Task set:
[a] Which GCC version does the grep patch thread say was used for testing?
[b] Reproduce the grep patch thread word for word from "I tested below" to "patch is effective.".
[c] Carry the grep patch thread forward from the point where it stops.

I tested below on CentOS 5.10 Intel(R) Core(TM)2 Duo CPU E7500 @ 2.93GHz
GCC 4.1.2.
$ env LANG=C time -p src/grep -f regex.re input_lines.txt
Command exited with non-zero status 1
real 4.81
user 4.40
sys 0.09
I apply an attachment, and tested again.
$ env LANG=C time -p src/grep -f regex.re input_lines.txt
Command exited with non-zero status 1
real 4.63
user 4.46
sys 0.10
Therefore, I don't think that the patch is effective.
diff --git a/src/dfa.c b/src/dfa.c
index 273d3d1..389fc59 100644
--- a/src/dfa.c
+++ b/src/dfa.c
@@ -2072,6 +2072,128 @@ delete (position p, position_set * s)
s->elems[i] = s->elems[i + 1];
}
+/* Merge implementation of sorted sets, then number of sets smore than 2.
+ Priority queue aka 'heap' data structure used to select maximum of
+ many elements */
+
+typedef struct {
+ position p;
+ size_t set_index; /* Remember which set this element was taken from */
+} heap_elem;
+
+static void
+heap_add (heap_elem *heap, size_t *heap_size, heap_elem e)
+{
+ size_t i = *heap_size;
+ while (i)
+ {
+ size_t parent = (i - 1) / 2;
+ if (e.p.index < heap[parent].p.index)
+ break;
+ heap[i] = heap[parent];
+ i = parent;
+ }
+ heap[i] = e;
+ (*heap_size)++;
+}
+
+static void
+heap_remove_top_and_add (heap_elem *heap, size_t heap_size, heap_elem e)
+{
+ size_t i = 0;
+ size_t lchild = 2 * i + 1;
+ size_t n = heap_size;
+ while (lchild < n)
+ {
+ size_t rchild = lchild + 1;
+ size_t nextchild = lchild;
+ if (rchild < n && heap[lchild].p.index < heap[rchild].p.index)
+ nextchild = rchild;
+ if (e.p.index >= heap[nextchild].p.index)
+ break;
+ heap[i] = heap[nextchild];
+ i = nextchild;
+ lchild = 2 * i + 1;
+ }
+ heap[i] = e;
+}
+
+static void
+heap_remove_top (heap_elem *heap, size_t *heap_size)

Supplied information:
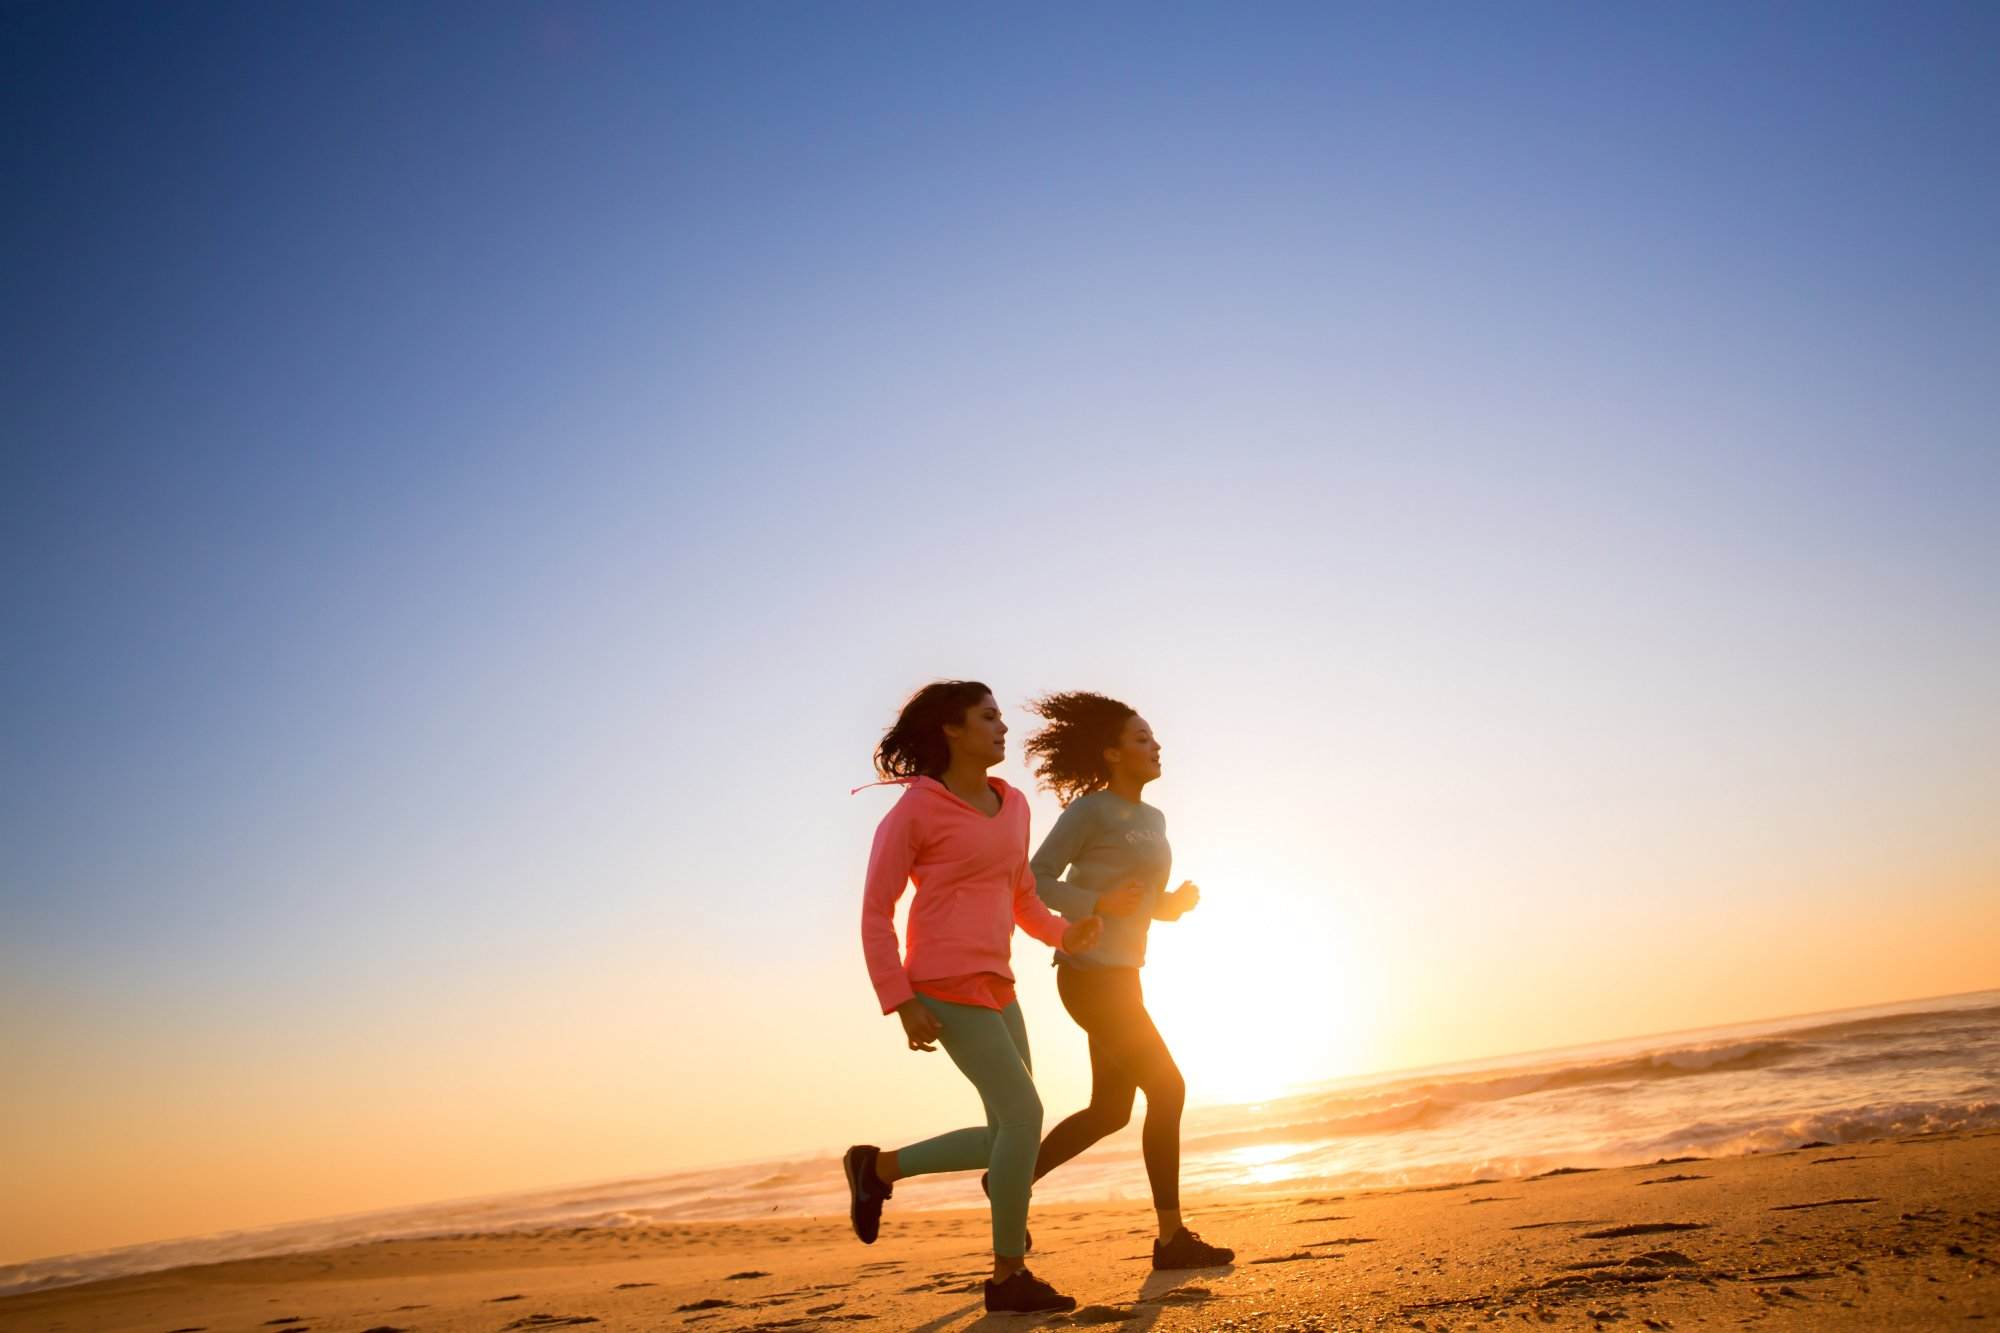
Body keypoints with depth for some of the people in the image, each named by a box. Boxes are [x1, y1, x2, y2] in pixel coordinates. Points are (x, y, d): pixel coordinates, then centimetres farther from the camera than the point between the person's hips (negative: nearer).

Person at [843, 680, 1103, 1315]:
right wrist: (903, 1004, -13)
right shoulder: (915, 810, -7)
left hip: (995, 985, 8)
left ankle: (879, 1168, 24)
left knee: (1010, 1137, 7)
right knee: (1024, 1114, -10)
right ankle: (1009, 1275, 7)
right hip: (947, 985, -8)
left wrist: (1063, 932, 1)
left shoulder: (1013, 804, 12)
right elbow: (875, 913, -6)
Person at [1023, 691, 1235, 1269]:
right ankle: (1171, 1237, 5)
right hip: (1091, 975, -9)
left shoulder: (1153, 820, 14)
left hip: (1119, 977, 9)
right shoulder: (1089, 811, -10)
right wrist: (1098, 903, -23)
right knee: (1167, 1088, -6)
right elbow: (1035, 881, -13)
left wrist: (1177, 902, 1)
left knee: (1110, 1110, 11)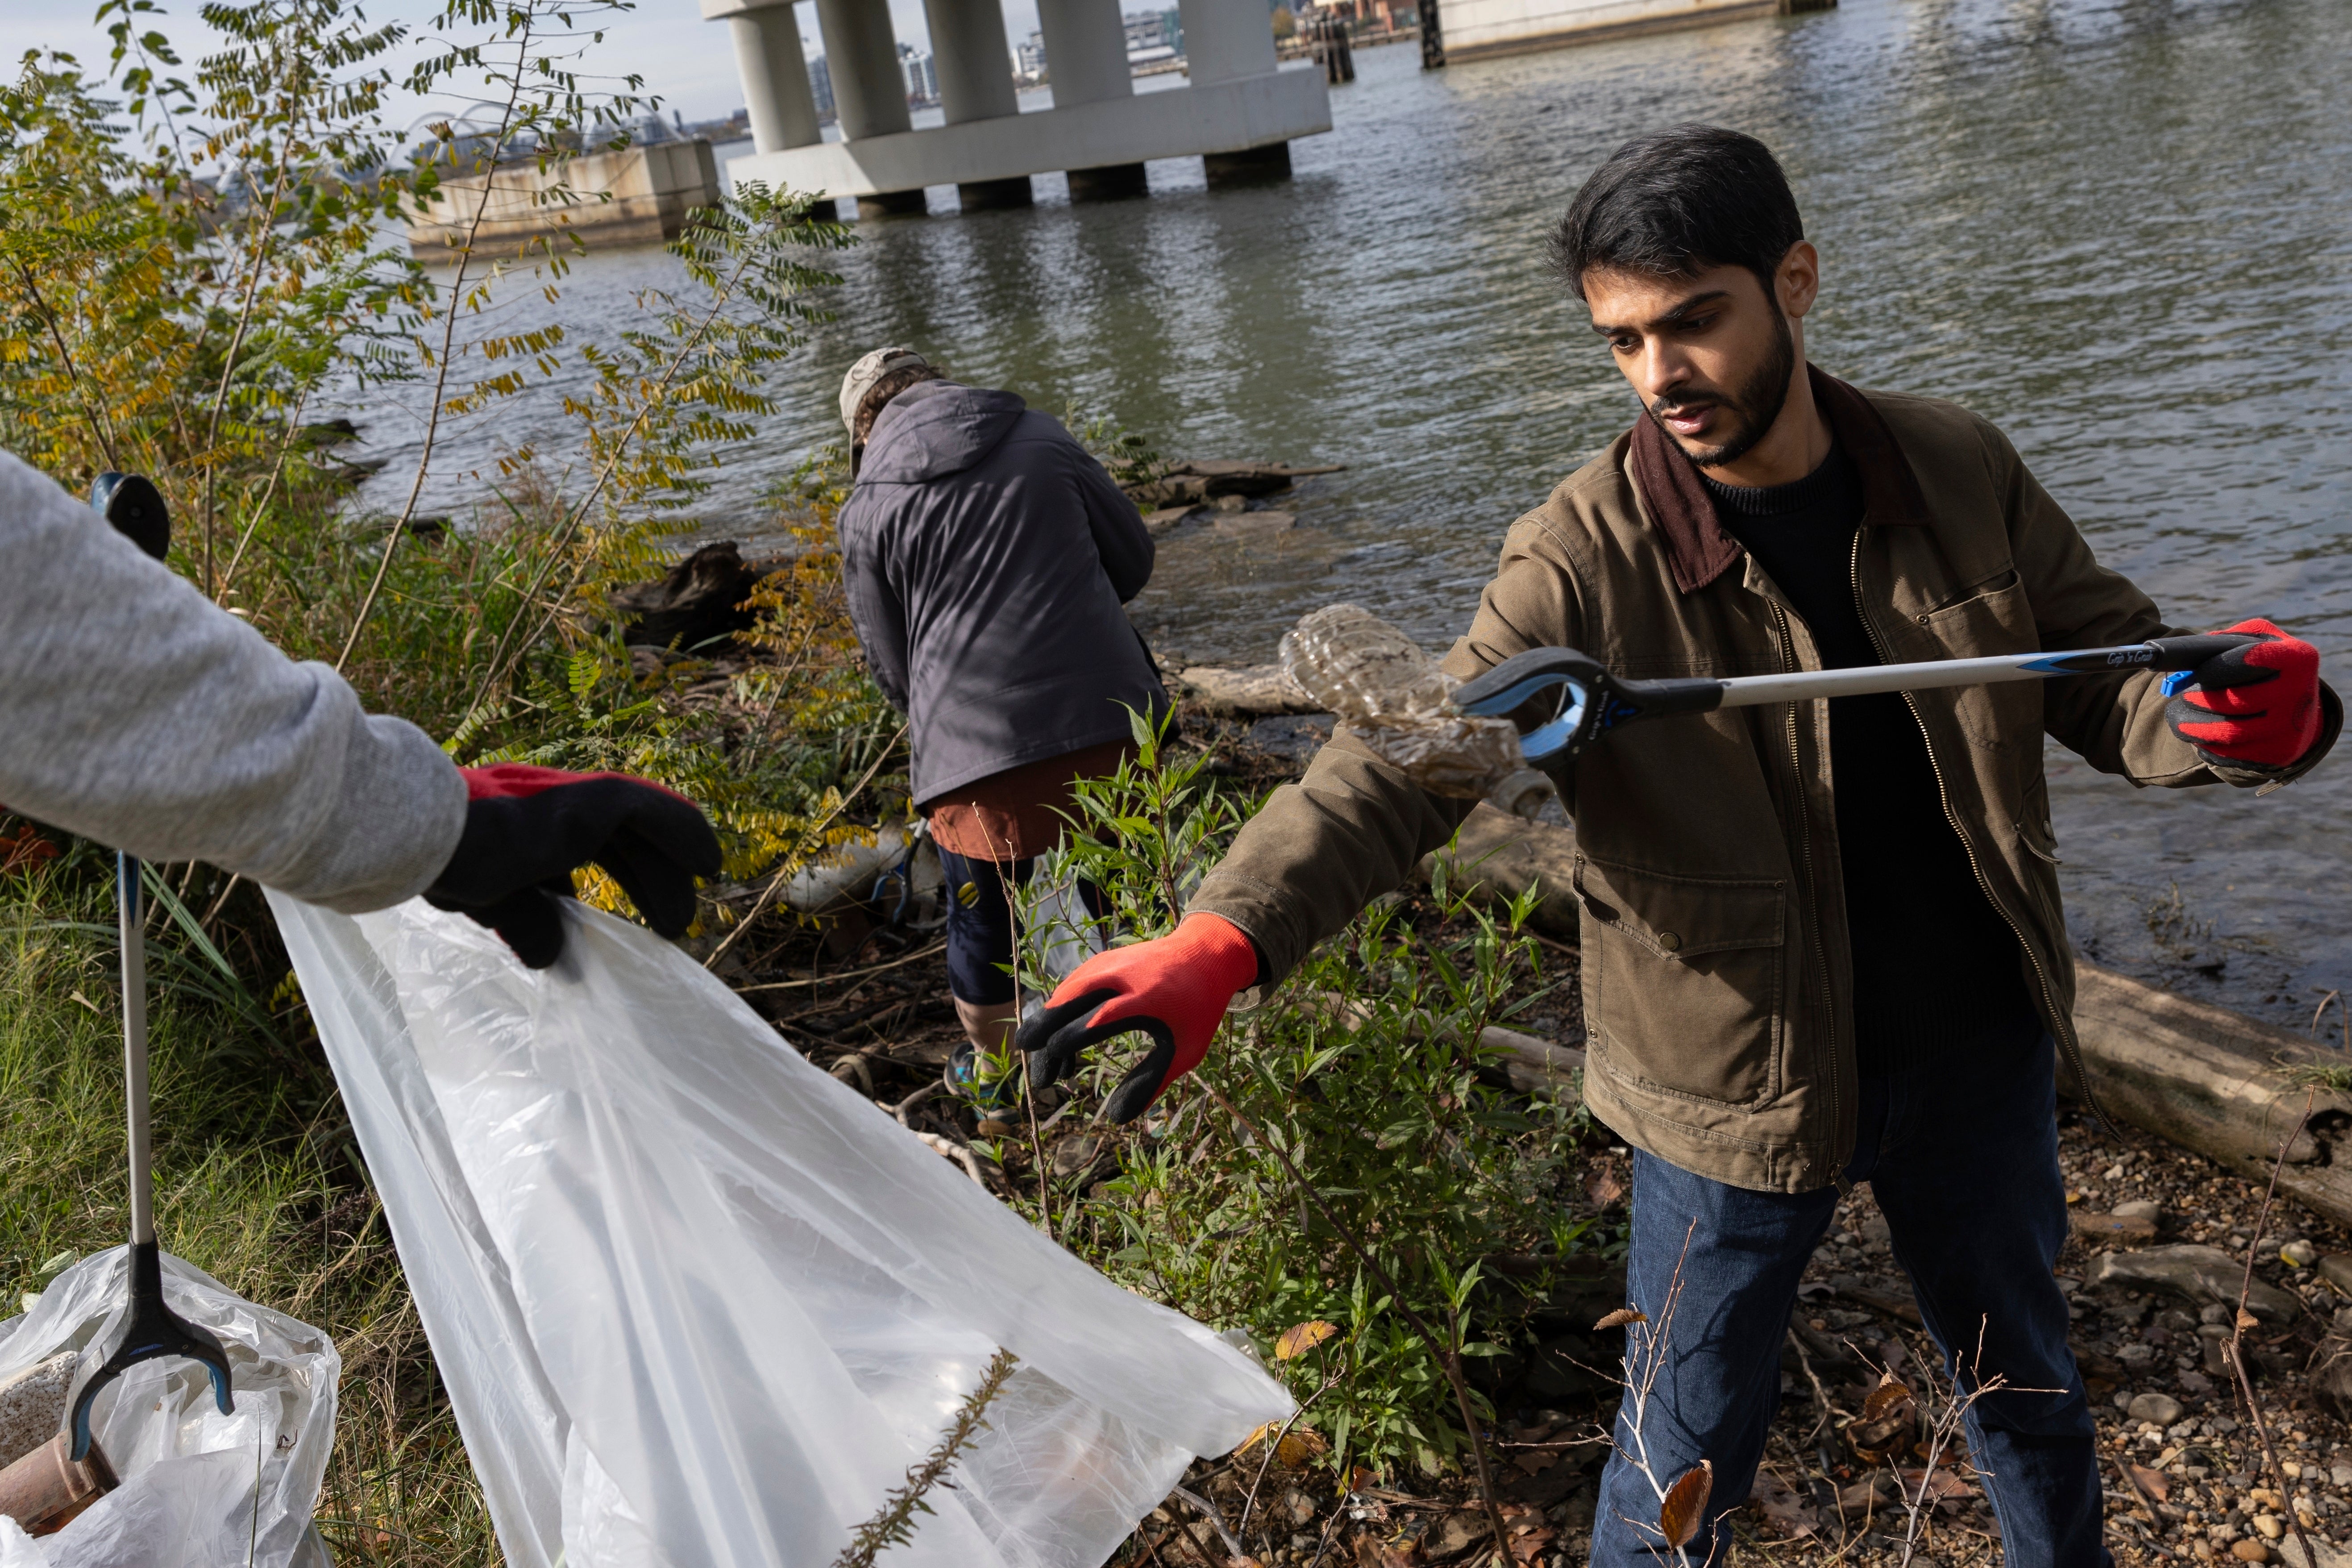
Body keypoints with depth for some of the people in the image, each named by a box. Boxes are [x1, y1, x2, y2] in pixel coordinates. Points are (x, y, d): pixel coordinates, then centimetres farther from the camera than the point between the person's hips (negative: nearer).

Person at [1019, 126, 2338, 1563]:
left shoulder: (1958, 471, -7)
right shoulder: (1587, 557, -19)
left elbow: (2109, 670, 1)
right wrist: (1224, 937, -46)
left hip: (1978, 1048, 4)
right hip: (1740, 1082, -3)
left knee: (2026, 1380, 27)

Answers in order:
[a] GCC 4.1.2

[b]
I tested below on CentOS 5.10 Intel(R) Core(TM)2 Duo CPU E7500 @ 2.93GHz
GCC 4.1.2.
$ env LANG=C time -p src/grep -f regex.re input_lines.txt
Command exited with non-zero status 1
real 4.81
user 4.40
sys 0.09
I apply an attachment, and tested again.
$ env LANG=C time -p src/grep -f regex.re input_lines.txt
Command exited with non-zero status 1
real 4.63
user 4.46
sys 0.10
Therefore, I don't think that the patch is effective.

[c]
+{
+ if (--(*heap_size) == 0)
+ return;
+ heap_remove_top_and_add (heap, *heap_size, heap[*heap_size]);
+}
+
+static void
+heap_merge_many_sets (position_set *sets, size_t n, position_set *result)
+{
+ size_t heap_size = 0;
+ position_set r;
+ heap_elem *heap = xnmalloc (n, sizeof *heap);
+ size_t *ids = xnmalloc (n, sizeof *ids);
+ size_t sum_of_sizes = 0;
+ size_t i;
+
+ for (i = 0; i < n; ++i)
+ {
+ sum_of_sizes += sets[i].nelem;
+ ids[i] = (size_t) -1;
+ if (sets[i].nelem)
+ {
+ heap_elem e = { sets[i].elems[0], i };
+ heap_add (heap, &heap_size, e);
+ if (sets[i].nelem > 1)
+ ids[i] = 1;
+ }
+ }
+
+ result->elems = maybe_realloc (result->elems, result->nelem,
+ &result->alloc, sizeof *result->elems);
+ r = *result;
+ r.nelem = 0;
+
+ while (heap_size)
+ {
+ heap_elem e = heap[0];
+ if (r.nelem && r.elems[r.nelem-1].index == e.p.index)
+ r.elems[r.nelem-1].constraint |= e.p.constraint;
+ else
+ r.elems[r.nelem++] = e.p;
+ i = e.set_index;
+ if (ids[i] != (size_t) -1)
+ {
+ heap_elem e2 = { sets[i].elems[ids[i]], i };
+ heap_remove_top_and_add (heap, heap_size, e2);
+ ++ids[i];
+ if (ids[i] == sets[i].nelem)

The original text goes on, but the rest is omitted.